Paris- French right-wing presidential candidate Francois Fillon, once seen as a front-runner to face the far-right Front National’s Marine Le Pen in the final round of the presidential election in May, has seen his ratings drop after anti-fraud prosecutors opened an investigation into allegations that he paid his wife and children large amounts of taxpayers’ money for fake parliamentary assistant jobs.
At a press conference on Monday, he refused to stand down as a candidate, insisting the jobs he gave his family were real, but he nonetheless offered his apologies to the French people.
Fillon apologized for employing his wife, while noting that it is not illegal and he is not the only politician to have done so.
“What was acceptable yesterday … is not today,” Fillon said.
“It was a mistake. I deeply regret it and I present my excuses to the French.”
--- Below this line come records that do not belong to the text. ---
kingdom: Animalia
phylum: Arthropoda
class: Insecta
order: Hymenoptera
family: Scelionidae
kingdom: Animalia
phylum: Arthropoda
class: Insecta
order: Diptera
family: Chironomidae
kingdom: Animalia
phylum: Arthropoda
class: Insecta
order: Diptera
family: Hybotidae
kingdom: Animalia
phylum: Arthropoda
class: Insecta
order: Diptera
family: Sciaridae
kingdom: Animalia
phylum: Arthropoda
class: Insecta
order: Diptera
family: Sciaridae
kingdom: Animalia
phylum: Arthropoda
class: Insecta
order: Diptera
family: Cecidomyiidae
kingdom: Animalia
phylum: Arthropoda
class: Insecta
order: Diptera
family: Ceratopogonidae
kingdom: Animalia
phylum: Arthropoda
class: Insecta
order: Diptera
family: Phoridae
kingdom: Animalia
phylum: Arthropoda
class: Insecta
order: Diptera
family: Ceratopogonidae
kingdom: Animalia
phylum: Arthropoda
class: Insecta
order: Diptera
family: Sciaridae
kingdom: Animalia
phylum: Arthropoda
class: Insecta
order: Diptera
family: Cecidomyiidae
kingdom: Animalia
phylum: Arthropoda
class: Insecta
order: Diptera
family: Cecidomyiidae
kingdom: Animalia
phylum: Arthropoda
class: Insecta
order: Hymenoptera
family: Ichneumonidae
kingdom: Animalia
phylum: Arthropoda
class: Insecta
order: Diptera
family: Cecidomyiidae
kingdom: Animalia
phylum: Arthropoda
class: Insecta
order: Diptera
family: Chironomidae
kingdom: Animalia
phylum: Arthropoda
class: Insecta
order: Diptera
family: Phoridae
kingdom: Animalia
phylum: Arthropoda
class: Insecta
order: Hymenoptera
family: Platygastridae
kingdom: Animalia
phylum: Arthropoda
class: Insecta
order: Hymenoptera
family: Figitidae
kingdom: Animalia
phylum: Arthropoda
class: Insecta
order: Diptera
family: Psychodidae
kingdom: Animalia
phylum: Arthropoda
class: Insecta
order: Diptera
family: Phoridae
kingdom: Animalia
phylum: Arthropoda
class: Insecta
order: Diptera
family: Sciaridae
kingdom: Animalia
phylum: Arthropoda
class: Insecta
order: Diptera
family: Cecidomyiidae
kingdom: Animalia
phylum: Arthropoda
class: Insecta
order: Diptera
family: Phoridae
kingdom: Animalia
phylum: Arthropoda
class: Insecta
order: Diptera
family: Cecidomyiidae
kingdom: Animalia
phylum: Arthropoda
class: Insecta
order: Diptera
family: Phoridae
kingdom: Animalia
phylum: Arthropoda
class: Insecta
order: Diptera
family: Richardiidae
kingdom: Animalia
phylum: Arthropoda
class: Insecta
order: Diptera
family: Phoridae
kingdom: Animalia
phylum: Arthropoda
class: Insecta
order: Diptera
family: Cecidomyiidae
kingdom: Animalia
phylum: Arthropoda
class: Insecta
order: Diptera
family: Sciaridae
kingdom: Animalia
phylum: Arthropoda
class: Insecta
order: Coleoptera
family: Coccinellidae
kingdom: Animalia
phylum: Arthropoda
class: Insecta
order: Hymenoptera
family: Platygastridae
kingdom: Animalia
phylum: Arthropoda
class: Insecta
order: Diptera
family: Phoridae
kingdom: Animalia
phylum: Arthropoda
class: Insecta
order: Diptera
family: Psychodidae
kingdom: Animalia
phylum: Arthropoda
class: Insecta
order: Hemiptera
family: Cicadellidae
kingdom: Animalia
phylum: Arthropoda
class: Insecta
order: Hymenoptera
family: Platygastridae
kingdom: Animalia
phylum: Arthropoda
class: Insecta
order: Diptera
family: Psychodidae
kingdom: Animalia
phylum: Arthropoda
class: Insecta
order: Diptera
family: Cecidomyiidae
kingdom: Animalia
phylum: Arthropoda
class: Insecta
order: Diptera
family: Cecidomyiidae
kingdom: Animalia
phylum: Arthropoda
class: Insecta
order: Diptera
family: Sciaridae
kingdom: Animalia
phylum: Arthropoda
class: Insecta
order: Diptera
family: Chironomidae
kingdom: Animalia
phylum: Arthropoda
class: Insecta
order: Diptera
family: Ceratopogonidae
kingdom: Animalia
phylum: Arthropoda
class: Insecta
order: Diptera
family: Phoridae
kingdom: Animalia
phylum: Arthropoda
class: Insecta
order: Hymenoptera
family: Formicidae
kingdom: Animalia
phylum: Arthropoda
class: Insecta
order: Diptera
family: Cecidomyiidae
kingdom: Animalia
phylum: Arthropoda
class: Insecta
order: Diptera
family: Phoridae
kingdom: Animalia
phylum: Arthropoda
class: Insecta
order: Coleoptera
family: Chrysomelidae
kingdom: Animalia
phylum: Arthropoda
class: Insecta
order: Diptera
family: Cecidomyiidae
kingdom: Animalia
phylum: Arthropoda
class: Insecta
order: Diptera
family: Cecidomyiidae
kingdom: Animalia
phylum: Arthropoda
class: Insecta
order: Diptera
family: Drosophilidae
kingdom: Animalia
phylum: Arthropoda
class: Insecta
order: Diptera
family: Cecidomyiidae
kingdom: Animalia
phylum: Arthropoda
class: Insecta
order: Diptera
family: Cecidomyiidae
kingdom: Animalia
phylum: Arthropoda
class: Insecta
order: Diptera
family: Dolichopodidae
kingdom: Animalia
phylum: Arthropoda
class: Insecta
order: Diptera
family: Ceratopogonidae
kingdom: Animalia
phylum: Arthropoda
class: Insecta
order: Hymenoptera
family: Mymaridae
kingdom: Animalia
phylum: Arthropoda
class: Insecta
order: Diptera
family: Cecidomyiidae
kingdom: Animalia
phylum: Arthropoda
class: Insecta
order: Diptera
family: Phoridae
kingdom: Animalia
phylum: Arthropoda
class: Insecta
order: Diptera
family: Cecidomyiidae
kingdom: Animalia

French politicians are allowed to hire family members as aides as long as they actually do the jobs for which they are paid.
However, French prosecutors have launched a preliminary investigation into the possible misuse of public funds to determine whether or not Penelope Fillon in fact did any work for her husband.
That inquiry has now been extended to look at roles Fillon gave his children while he was a senator.
The preliminary probe involves suspicions of embezzlement and misappropriation of public funds.
Fillon’s popularity has dropped in the past two weeks following allegations that his British-born wife Penelope was paid 830,000 euros ($900,000) between 1998 and 2013 as a parliamentary assistant.
He also hired two of his children as assistants, paying them €84,000 pre-tax between 2005 and 2007.
The Paris prosecutor’s office on Thursday expanded its investigation to include Fillon’s son and daughter.
Fillon laid out for reporters in some detail his own facts about the accusations.
“Yes, I employed my wife as an aide,” Fillon said. He said she was paid an average 3,677 euros per month over 15 years.
“They call this job fictitious,” he said, laying out the ill-defined duties of parliamentary aides who work “in the shadows.”
“Her salary was perfectly justified because her work was indispensable to my activities as an elected official,” he said.
Fillon said the scandal grew out of a political conspiracy to take him out of the race, and make it a face-off between far-right leader Marine Le Pen — whose family he blasted as “untouchable” — and Emmanuel Macron, an untested former banker and Socialist Party maverick whom Fillon called a “guru.”
Fillon’s attempt to go on a counter-offensive came as Le Monde revealed new elements relating to the preliminary investigation.
The French newspaper reported that investigators were examining Fillon’s ties to Marc Ladreit de Lacharrière, the billionaire businessman owner of the literary magazine Revue des Deux Mondes, who is also reported to have allegedly paid Penelope Fillon €100,000 for doing little work.
The investigators are looking at whether the businessman paid Penelope Fillon about €5,000 a month pre-tax between May 2012 and December 2013 in return for being recommended by Fillon for France’s highest honor in 2010.
Fillon also gave details of the consulting firm he set up in 2012 at the end of his five-year term as prime minister.
The Canard Enchaîné, which broke the story of Penelope Fillon’s parliamentary assistant jobs, had reported that the company paid Fillon an after-tax salary of €757,000 since 2012.
Opponents had demanded he reveal the source of the money.
During the press conference, Fillon listed the company’s key clients and said no Russian business had paid him nor the Russian government, saying that all conferences he gave in Russia were free.
Besides far-right Le Pen and centrist Macron, Socialist Party candidate Benoit Hamon and far-left candidate Jean-Luc Melenchon are running for president.